1)     strong capital flows (FDI of US$17.5bn in FY21TD in IT services & hardware)
2)     conducive policy environment (digital India programme outlay more than doubled to ~Rs68bn in FY22 Budget)
3)     affordability (lowest data price globally of US$0.15 per GB in Q2FY21)
4)     expected ramp up in digital infrastructure including telecom networks, data centres, manufacturing of digital devices and scaling up of digitally skilled talent pool (1.17mn digitally skilled employee base by FY21 (YoY growth of 32%), as per NASSCOM).

Listed space is limited to few direct players in the e-commerce space and incubations within large traditional companies. Profitability during the early stage of developing digital platforms remains a key concern. New listings are expected to rise going ahead as profitability improves along with M&A activities due to consolidation. The recent sharp run up in digital stocks propelled by covid-19 pandemic has stretched valuations and can result in a consolidation phase, but the structural strong growth of digital economy remains intact. Some of India’s leading digital platforms including unicorns (Nazara Technologies, Nykaa, Zomato, Policy Bazaar etc) are expected to get listed in the near future and could make their way to benchmark indices going ahead along with the existing listed players.

The complete impact of digital economy on gross value added (GVA) in the economy is elusive as ‘digital activities’ are not measured in national accounts as a separate sector or consumption activity. Also, it is difficult to measure ‘intangible benefits’ provided by large digital platforms which charge nothing for their services and even incur losses.

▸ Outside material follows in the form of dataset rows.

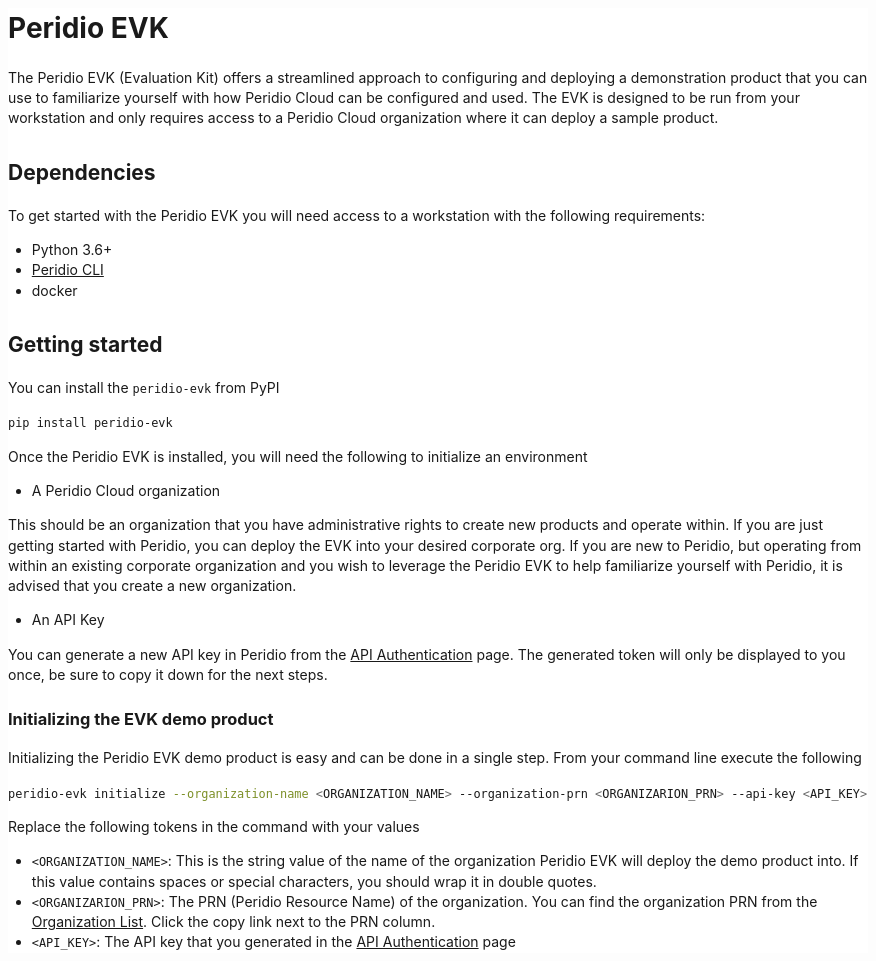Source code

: # Peridio EVK

The Peridio EVK (Evaluation Kit) offers a streamlined approach to configuring and deploying a demonstration product that you can use to familiarize yourself with how Peridio Cloud can be configured and used. The EVK is designed to be run from your workstation and only requires access to a Peridio Cloud organization where it can deploy a sample product.

## Dependencies

To get started with the Peridio EVK you will need access to a workstation with the following requirements:

- Python 3.6+
- [Peridio CLI](/cli)
- docker

## Getting started

You can install the `peridio-evk` from PyPI

```bash
pip install peridio-evk
```

Once the Peridio EVK is installed, you will need the following to initialize an environment

- A Peridio Cloud organization

This should be an organization that you have administrative rights to create new products and operate within. If you are just getting started with Peridio, you can deploy the EVK into your desired corporate org. If you are new to Peridio, but operating from within an existing corporate organization and you wish to leverage the Peridio EVK to help familiarize yourself with Peridio, it is advised that you create a new organization.

- An API Key

You can generate a new API key in Peridio from the [API Authentication](https://console.peridio.com/settings/api-authentication) page. The generated token will only be displayed to you once, be sure to copy it down for the next steps.

### Initializing the EVK demo product

Initializing the Peridio EVK demo product is easy and can be done in a single step. From your command line execute the following

```bash
peridio-evk initialize --organization-name <ORGANIZATION_NAME> --organization-prn <ORGANIZARION_PRN> --api-key <API_KEY>
```

Replace the following tokens in the command with your values

- `<ORGANIZATION_NAME>`: This is the string value of the name of the organization Peridio EVK will deploy the demo product into. If this value contains spaces or special characters, you should wrap it in double quotes.
- `<ORGANIZARION_PRN>`: The PRN (Peridio Resource Name) of the organization. You can find the organization PRN from the [Organization List](https://console.peridio.com/organizations). Click the copy link next to the PRN column.
- `<API_KEY>`: The API key that you generated in the [API Authentication](https://console.peridio.com/settings/api-authentication) page
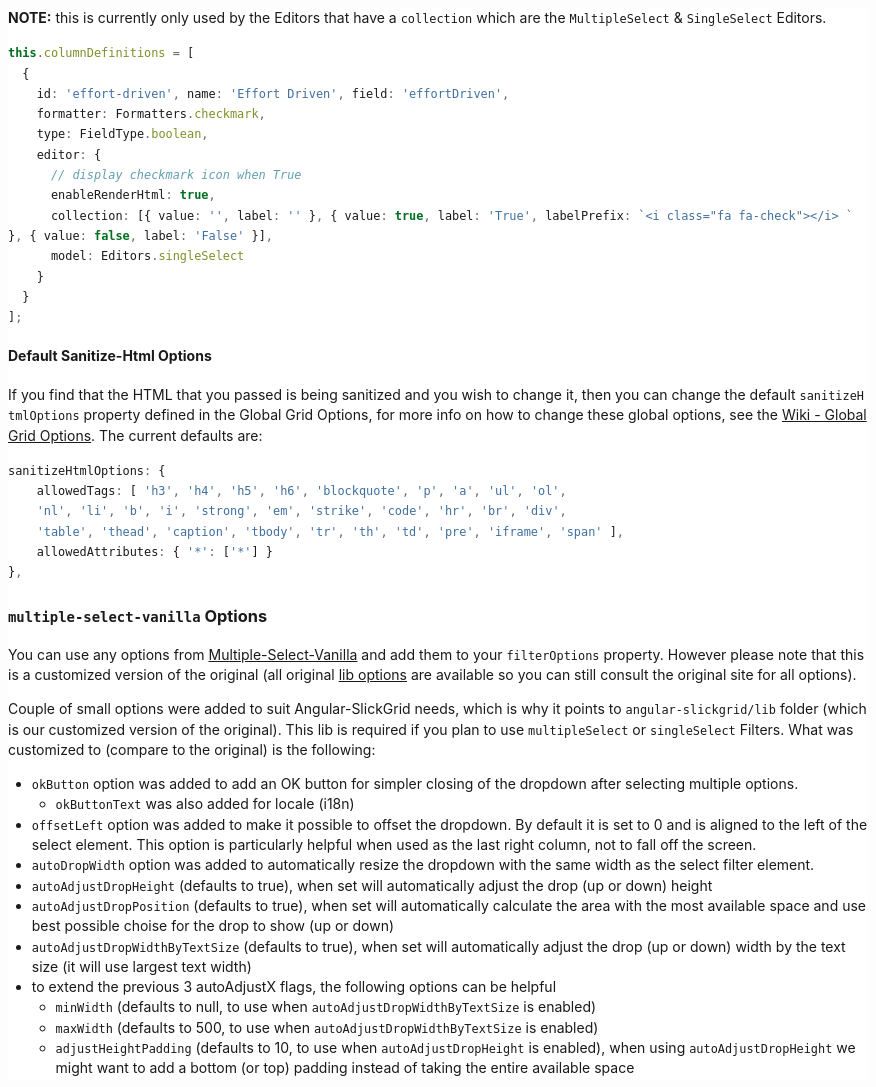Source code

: **NOTE:** this is currently only used by the Editors that have a `collection` which are the `MultipleSelect` & `SingleSelect` Editors.

```typescript
this.columnDefinitions = [
  {
    id: 'effort-driven', name: 'Effort Driven', field: 'effortDriven',
    formatter: Formatters.checkmark,
    type: FieldType.boolean,
    editor: {
      // display checkmark icon when True
      enableRenderHtml: true,
      collection: [{ value: '', label: '' }, { value: true, label: 'True', labelPrefix: `<i class="fa fa-check"></i> ` }, { value: false, label: 'False' }],
      model: Editors.singleSelect
    }
  }
];
```

#### Default Sanitize-Html Options
If you find that the HTML that you passed is being sanitized and you wish to change it, then you can change the default `sanitizeHtmlOptions` property defined in the Global Grid Options, for more info on how to change these global options, see the [Wiki - Global Grid Options](../grid-functionalities/Global-Options.md). The current defaults are:

```typescript
sanitizeHtmlOptions: {
    allowedTags: [ 'h3', 'h4', 'h5', 'h6', 'blockquote', 'p', 'a', 'ul', 'ol',
    'nl', 'li', 'b', 'i', 'strong', 'em', 'strike', 'code', 'hr', 'br', 'div',
    'table', 'thead', 'caption', 'tbody', 'tr', 'th', 'td', 'pre', 'iframe', 'span' ],
    allowedAttributes: { '*': ['*'] }
},
```

### `multiple-select-vanilla` Options
You can use any options from [Multiple-Select-Vanilla](https://github.com/ghiscoding/multiple-select-vanilla) and add them to your `filterOptions` property. However please note that this is a customized version of the original (all original [lib options](https://ghiscoding.github.io/multiple-select-vanilla/) are available so you can still consult the original site for all options).

Couple of small options were added to suit Angular-SlickGrid needs, which is why it points to `angular-slickgrid/lib` folder (which is our customized version of the original). This lib is required if you plan to use `multipleSelect` or `singleSelect` Filters. What was customized to (compare to the original) is the following:
- `okButton` option was added to add an OK button for simpler closing of the dropdown after selecting multiple options.
  - `okButtonText` was also added for locale (i18n)
- `offsetLeft` option was added to make it possible to offset the dropdown. By default it is set to 0 and is aligned to the left of the select element. This option is particularly helpful when used as the last right column, not to fall off the screen.
- `autoDropWidth` option was added to automatically resize the dropdown with the same width as the select filter element.
- `autoAdjustDropHeight` (defaults to true), when set will automatically adjust the drop (up or down) height
- `autoAdjustDropPosition` (defaults to true), when set will automatically calculate the area with the most available space and use best possible choise for the drop to show (up or down)
- `autoAdjustDropWidthByTextSize` (defaults to true), when set will automatically adjust the drop (up or down) width by the text size (it will use largest text width)
- to extend the previous 3 autoAdjustX flags, the following options can be helpful
   - `minWidth` (defaults to null, to use when `autoAdjustDropWidthByTextSize` is enabled)
   - `maxWidth` (defaults to 500, to use when `autoAdjustDropWidthByTextSize` is enabled)
   - `adjustHeightPadding` (defaults to 10, to use when `autoAdjustDropHeight` is enabled), when using `autoAdjustDropHeight` we might want to add a bottom (or top) padding instead of taking the entire available space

However, evidence from USA, where the BEA has developed digital economy statistics using the supply-use framework indicates that for the period 2005-2018

(a)  faster growth: Digital economy growing at a much faster rate of 5.2% than the overall economy at 1.5%
(b)   lower prices: Prices for digital goods and services declined at an annual rate of 0.5% vs an inflation of 1.9% in the overall economy
(c)   quality employment: Digital economy supported 5.7% of total US employment in 2018 with an average annual compensation per worker of US $105473 vs US $70858 for the total US economy.